DATA BELOW below:
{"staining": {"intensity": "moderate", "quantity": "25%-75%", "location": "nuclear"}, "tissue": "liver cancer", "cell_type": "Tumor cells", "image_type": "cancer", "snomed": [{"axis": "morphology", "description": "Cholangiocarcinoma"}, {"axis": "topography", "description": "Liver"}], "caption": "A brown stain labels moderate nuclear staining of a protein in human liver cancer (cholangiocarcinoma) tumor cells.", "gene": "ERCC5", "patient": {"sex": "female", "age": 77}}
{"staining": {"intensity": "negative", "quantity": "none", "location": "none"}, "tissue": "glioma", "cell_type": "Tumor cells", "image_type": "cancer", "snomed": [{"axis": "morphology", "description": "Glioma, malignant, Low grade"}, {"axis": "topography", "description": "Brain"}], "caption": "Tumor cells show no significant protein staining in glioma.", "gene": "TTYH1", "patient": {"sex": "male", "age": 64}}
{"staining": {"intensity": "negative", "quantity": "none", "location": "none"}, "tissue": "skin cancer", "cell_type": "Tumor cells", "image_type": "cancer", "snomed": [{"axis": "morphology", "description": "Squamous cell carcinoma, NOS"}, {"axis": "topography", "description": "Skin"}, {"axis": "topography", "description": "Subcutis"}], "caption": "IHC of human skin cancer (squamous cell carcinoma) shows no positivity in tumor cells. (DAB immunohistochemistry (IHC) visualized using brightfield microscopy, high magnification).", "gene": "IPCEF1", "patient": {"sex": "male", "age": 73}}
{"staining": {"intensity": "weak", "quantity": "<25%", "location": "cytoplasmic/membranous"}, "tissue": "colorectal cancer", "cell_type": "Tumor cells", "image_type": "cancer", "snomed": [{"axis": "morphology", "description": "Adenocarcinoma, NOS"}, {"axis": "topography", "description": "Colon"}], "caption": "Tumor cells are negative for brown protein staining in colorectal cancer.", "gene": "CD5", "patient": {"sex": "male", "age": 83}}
End of DATA BELOW.
- _TRY IT_: Repeat the whole listing above without any change.

- _EXPECTED ANSWER_:
{"staining": {"intensity": "moderate", "quantity": "25%-75%", "location": "nuclear"}, "tissue": "liver cancer", "cell_type": "Tumor cells", "image_type": "cancer", "snomed": [{"axis": "morphology", "description": "Cholangiocarcinoma"}, {"axis": "topography", "description": "Liver"}], "caption": "A brown stain labels moderate nuclear staining of a protein in human liver cancer (cholangiocarcinoma) tumor cells.", "gene": "ERCC5", "patient": {"sex": "female", "age": 77}}
{"staining": {"intensity": "negative", "quantity": "none", "location": "none"}, "tissue": "glioma", "cell_type": "Tumor cells", "image_type": "cancer", "snomed": [{"axis": "morphology", "description": "Glioma, malignant, Low grade"}, {"axis": "topography", "description": "Brain"}], "caption": "Tumor cells show no significant protein staining in glioma.", "gene": "TTYH1", "patient": {"sex": "male", "age": 64}}
{"staining": {"intensity": "negative", "quantity": "none", "location": "none"}, "tissue": "skin cancer", "cell_type": "Tumor cells", "image_type": "cancer", "snomed": [{"axis": "morphology", "description": "Squamous cell carcinoma, NOS"}, {"axis": "topography", "description": "Skin"}, {"axis": "topography", "description": "Subcutis"}], "caption": "IHC of human skin cancer (squamous cell carcinoma) shows no positivity in tumor cells. (DAB immunohistochemistry (IHC) visualized using brightfield microscopy, high magnification).", "gene": "IPCEF1", "patient": {"sex": "male", "age": 73}}
{"staining": {"intensity": "weak", "quantity": "<25%", "location": "cytoplasmic/membranous"}, "tissue": "colorectal cancer", "cell_type": "Tumor cells", "image_type": "cancer", "snomed": [{"axis": "morphology", "description": "Adenocarcinoma, NOS"}, {"axis": "topography", "description": "Colon"}], "caption": "Tumor cells are negative for brown protein staining in colorectal cancer.", "gene": "CD5", "patient": {"sex": "male", "age": 83}}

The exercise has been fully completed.